Jenny Mahony, whose son Eoin, 17, is suing over severe side-effects he claims to have suffered as a result of the vaccine given to him aged seven, said she believed the offer had been made for public relations reasons, because its terms were so “unrealistic”. The offer from Hayes does not set out how the value of each claim can be determined, so families say they have no way of knowing how 50% of a claim’s value would be worked out. The offer is also conditional on all 78 of Boylan’s clients accepting the offer. Mahony said it was not realistic that everyone who is suing would be expected to agree to each individual offer.

Mahony wrote to Stephen Donnelly, the health minister, last week after he told the Dail he had nothing to do with the defence of the legal cases, because they were being handled by the State Claims Agency (SCA). “I do not have any legal authority to direct the SCA to deal in any particular way with a claim which falls to them to manage,” he said.

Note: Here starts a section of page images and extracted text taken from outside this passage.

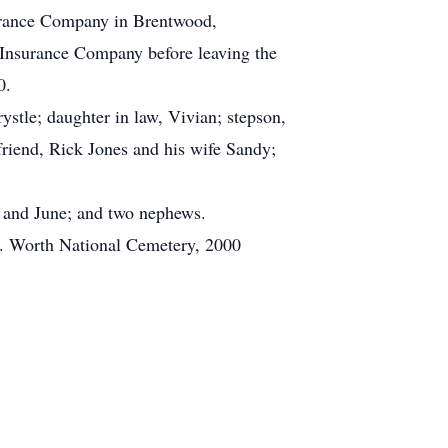
surance Company in Brentwood,
Insurance Company before leaving the
0.
ystle; daughter in law, Vivian; stepson,
friend, Rick Jones and his wife Sandy;
a and June; and two nephews.
Ft. Worth National Cemetery, 2000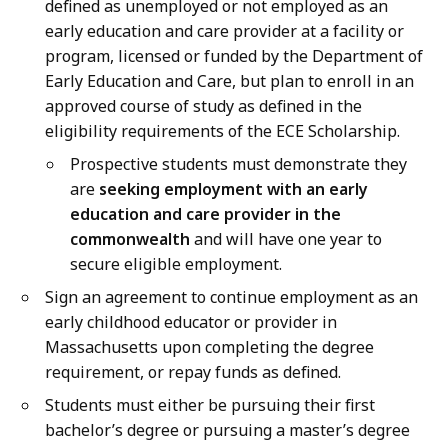
defined as unemployed or not employed as an
early education and care provider at a facility or
program, licensed or funded by the Department of
Early Education and Care, but plan to enroll in an
approved course of study as defined in the
eligibility requirements of the ECE Scholarship.
Prospective students must demonstrate they
are
seeking employment with an early
education and care provider in the
commonwealth
and will have one year to
secure eligible employment.
Sign an agreement to continue employment as an
early childhood educator or provider in
Massachusetts upon completing the degree
requirement, or repay funds as defined.
Students must either be pursuing their first
bachelor’s degree or pursuing a master’s degree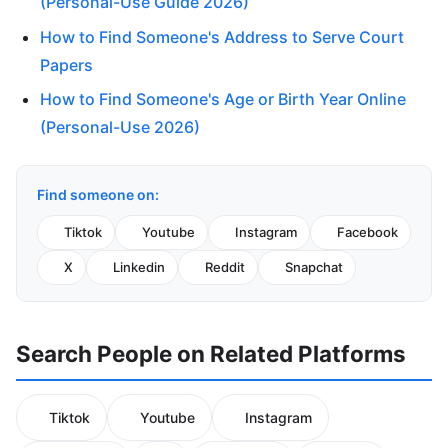
(Personal-Use Guide 2026)
How to Find Someone's Address to Serve Court
Papers
How to Find Someone's Age or Birth Year Online
(Personal-Use 2026)
Find someone on:
Tiktok
Youtube
Instagram
Facebook
X
Linkedin
Reddit
Snapchat
Search People on Related Platforms
Tiktok
Youtube
Instagram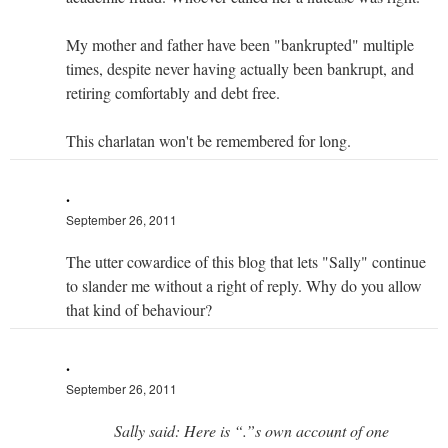
My mother and father have been "bankrupted" multiple
times, despite never having actually been bankrupt, and
retiring comfortably and debt free.
This charlatan won't be remembered for long.
.
September 26, 2011
The utter cowardice of this blog that lets "Sally" continue
to slander me without a right of reply. Why do you allow
that kind of behaviour?
.
September 26, 2011
Sally said: Here is “.”s own account of one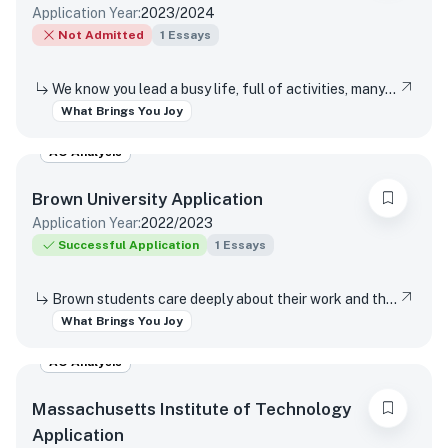
Application Year:
2023/2024
Not Admitted
1
Essays
We know you lead a busy life, full of activities, many of which are required of you. Tell us about something you do simply for the pleasure of it.
What Brings You Joy
AO Analysis
Brown University
Application
Application Year:
2022/2023
Successful Application
1
Essays
Brown students care deeply about their work and the world around them. Students find contentment, satisfaction, and meaning in daily interactions and major discoveries. Whether big or small, mundane or spectacular, tell us about something that brings you joy.
What Brings You Joy
AO Analysis
Massachusetts Institute of Technology
Application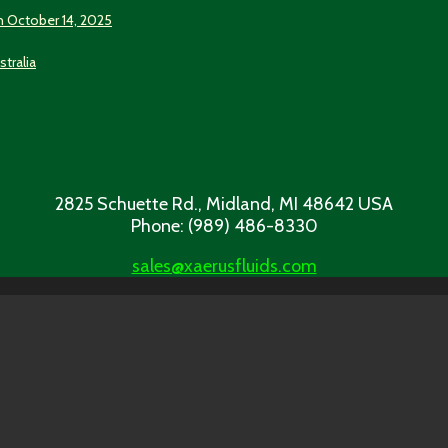
n October 14, 2025
stralia
2825 Schuette Rd., Midland, MI 48642 USA
Phone: (989) 486-8330
sales@xaerusfluids.com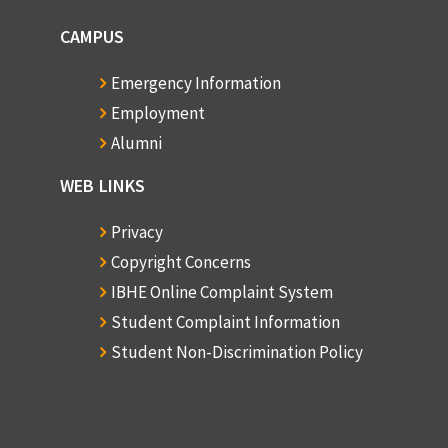
CAMPUS
Emergency Information
Employment
Alumni
WEB LINKS
Privacy
Copyright Concerns
IBHE Online Complaint System
Student Complaint Information
Student Non-Discrimination Policy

Mahony said her son was able to attend only 20 out of 127 school days before the school shutdown due to conditions he has developed from the vaccine which, she claims, have worsened in the past two years. The Mahonys engaged in fundraising to travel to the Mayo Clinic in America earlier this year to get treatment for their son. While they have access to a medical card, Mahony said this did not cover all her son’s medical costs and that its discretionary nature was a cause of worry.

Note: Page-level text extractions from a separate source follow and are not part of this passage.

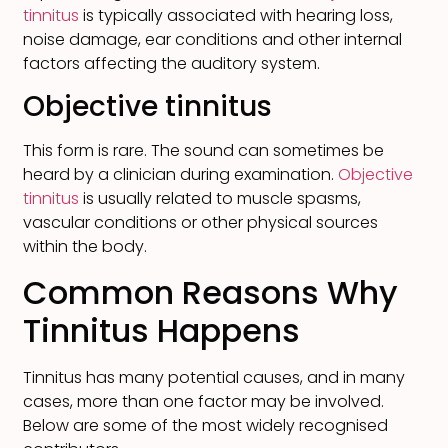
tinnitus
is typically associated with hearing loss,
noise damage, ear conditions and other internal
factors affecting the auditory system.
Objective tinnitus
This form is rare. The sound can sometimes be
heard by a clinician during examination.
Objective
tinnitus
is usually related to muscle spasms,
vascular conditions or other physical sources
within the body.
Common Reasons Why
Tinnitus Happens
Tinnitus has many potential causes, and in many
cases, more than one factor may be involved.
Below are some of the most widely recognised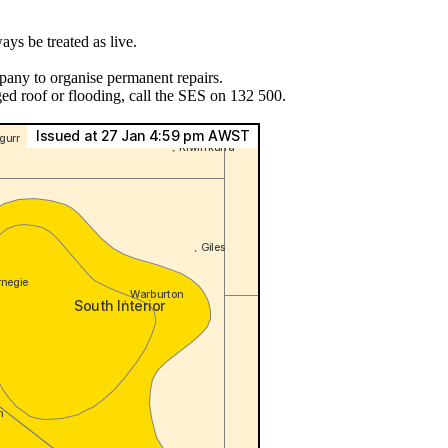
ys be treated as live.
pany to organise permanent repairs.
ed roof or flooding, call the SES on 132 500.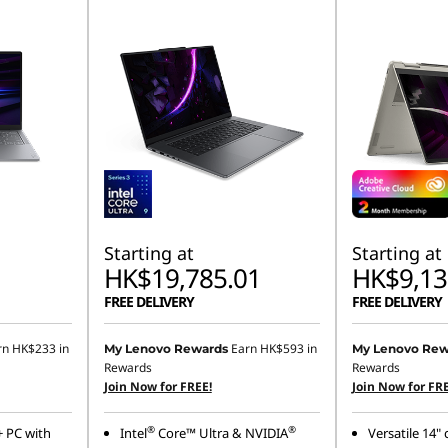
Starting at
Starting at
HK$19,785.01
HK$9,13
FREE DELIVERY
FREE DELIVERY
rn
HK$233
in
Earn
HK$593
in
My Lenovo Rewards
My Lenovo Rew
Rewards
Rewards
Join Now for FREE!
Join Now for FRE
®
®
+ PC with
Intel
Core™ Ultra & NVIDIA
Versatile 14"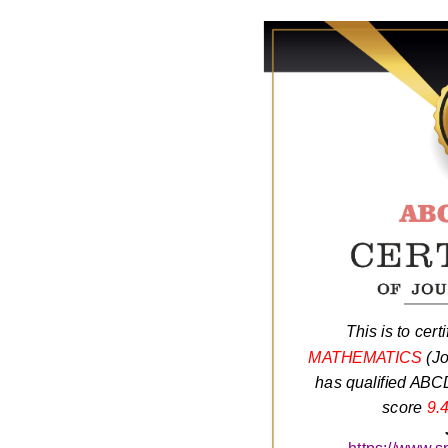
This is to certi
MATHEMATICS
(Jo
has qualified ABCD
score
9.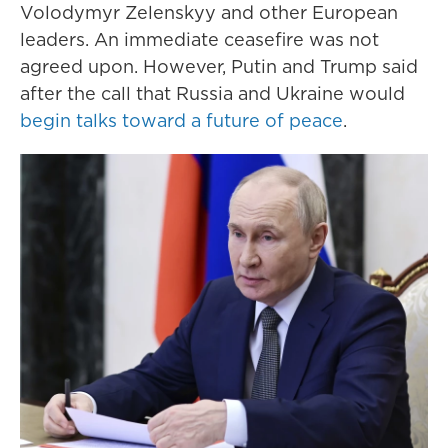
Volodymyr Zelenskyy and other European
leaders. An immediate ceasefire was not
agreed upon. However, Putin and Trump said
after the call that Russia and Ukraine would
begin talks toward a future of peace
.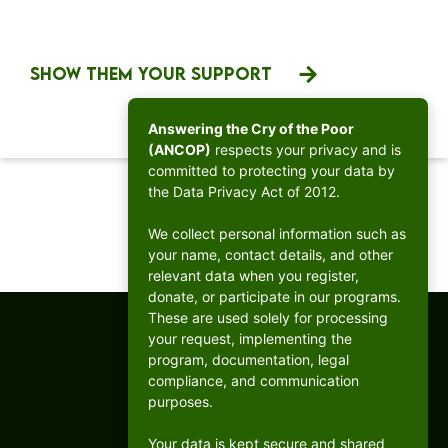
SHOW THEM YOUR SUPPORT
Answering the Cry of the Poor
(ANCOP)
respects your privacy and is
committed to protecting your data by
the Data Privacy Act of 2012.
1
2
We collect personal information such as
your name, contact details, and other
relevant data when you register,
donate, or participate in our programs.
These are used solely for processing
your request, implementing the
program, documentation, legal
compliance, and communication
purposes.
Your data is kept secure and shared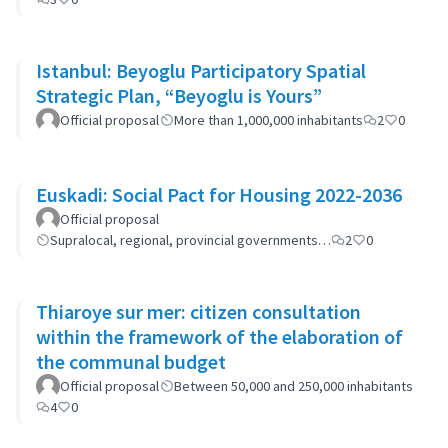
Istanbul: Beyoglu Participatory Spatial
Strategic Plan, “Beyoglu is Yours”
Official proposal
More than 1,000,000 inhabitants
2
0
Euskadi: Social Pact for Housing 2022-2036
Official proposal
Supralocal, regional, provincial governments…
2
0
Thiaroye sur mer: citizen consultation
within the framework of the elaboration of
the communal budget
Official proposal
Between 50,000 and 250,000 inhabitants
4
0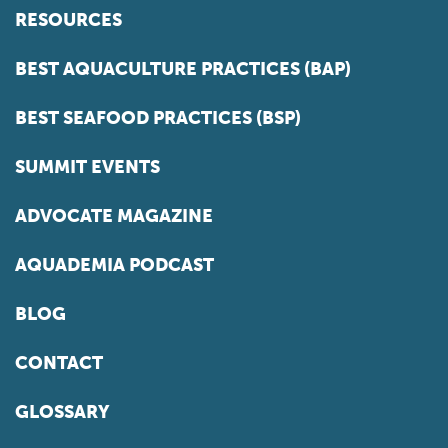
RESOURCES
BEST AQUACULTURE PRACTICES (BAP)
BEST SEAFOOD PRACTICES (BSP)
SUMMIT EVENTS
ADVOCATE MAGAZINE
AQUADEMIA PODCAST
BLOG
CONTACT
GLOSSARY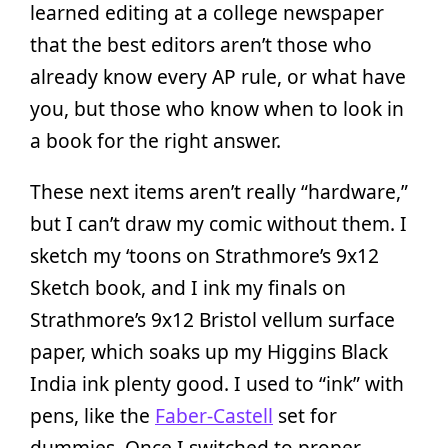
learned editing at a college newspaper
that the best editors aren’t those who
already know every AP rule, or what have
you, but those who know when to look in
a book for the right answer.
These next items aren’t really “hardware,”
but I can’t draw my comic without them. I
sketch my ‘toons on Strathmore’s 9x12
Sketch book, and I ink my finals on
Strathmore’s 9x12 Bristol vellum surface
paper, which soaks up my Higgins Black
India ink plenty good. I used to “ink” with
pens, like the
Faber-Castell
set for
dummies. Once I switched to proper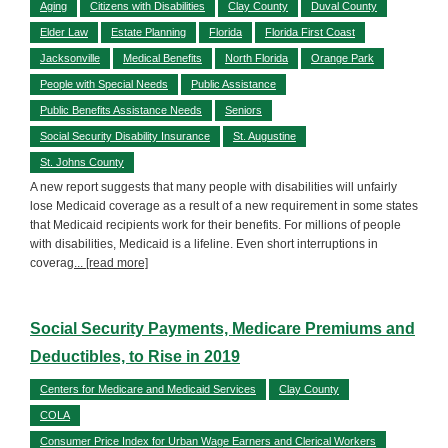
Aging
Citizens with Disabilities
Clay County
Duval County
Elder Law
Estate Planning
Florida
Florida First Coast
Jacksonville
Medical Benefits
North Florida
Orange Park
People with Special Needs
Public Assistance
Public Benefits Assistance Needs
Seniors
Social Security Disability Insurance
St. Augustine
St. Johns County
A new report suggests that many people with disabilities will unfairly
lose Medicaid coverage as a result of a new requirement in some states
that Medicaid recipients work for their benefits. For millions of people
with disabilities, Medicaid is a lifeline. Even short interruptions in
coverag
... [read more]
Social Security Payments, Medicare Premiums and
Deductibles, to Rise in 2019
Centers for Medicare and Medicaid Services
Clay County
COLA
Consumer Price Index for Urban Wage Earners and Clerical Workers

“Our children need lifelong support because they took a vaccine promoted by the state,” said Mahony. “We are not anti-vaccine, but the government needs to step up here. They cannot wash their hands of this. We feel like we are pawns in a game”

In her letter to Donnelly, Mahony complained that the letter from Hayes states if the offer is not accepted, then plaintiffs may be held responsible for the costs of any legal hearings. She accuses the state of acting in a “threatening and adversarial manner”, contrasting this with Donnelly’s approach to addressing cervical cancer claim cases through a tribunal.